(Passage shown)

Once you feel that the desired working is clean, good, ethical, and skillful, rise from the first to the fourth jhana. Build each jhana up carefully and fully along the way so that you have a good foundation from which to work. The stronger the concentration, the better. The more time you have to build up concentration momentum, the better. For example, doing strict concentration practice sixteen hours per day for a week is obviously better than just rising up the light end of the jhanas in daily life during a brief sit. Those who can access the formless realms should rise all the way through them as well, as the potentiation effect that comes from the post-eighth junction point is very real. Those who have the capacity to enter nirodha samapatti could go that high, though its afterglow is a paradox, in that it is one of the most powerful platforms for magick and yet one of the mind states that is so chill that whatever concerned you and caused you to want to do magick is likely to be swamped by that same long-lived afterglow.

However high you are able to rise, leave that state and formally intend to make happen whatever you want to occur, which is to release the full pulse of the energy of your intention into the world without hesitation or restraint. If you are going to do this, make sure you commit to it, which is why the third step is so important. Let it go, chill out, and see what happens.

(End Passage shown)

Assigned task A> In the jhana passage, how long does the example of strict concentration practice last, and for how many hours a day?
Assigned task B> Copy the jhana passage word for word from "However high you" to "see what happens.".

(Material provided)

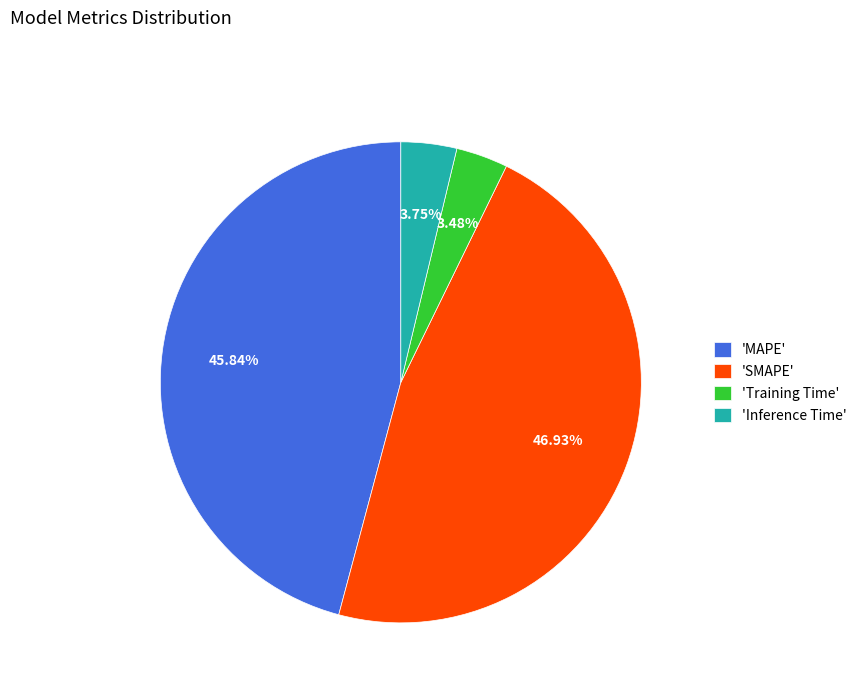

To the nearest percent, what is the difference between the largest and smallest slice percentages?

43%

(End Material provided)

Written reply A> Sixteen hours per day for a week.

Written reply B>
However high you are able to rise, leave that state and formally intend to make happen whatever you want to occur, which is to release the full pulse of the energy of your intention into the world without hesitation or restraint. If you are going to do this, make sure you commit to it, which is why the third step is so important. Let it go, chill out, and see what happens.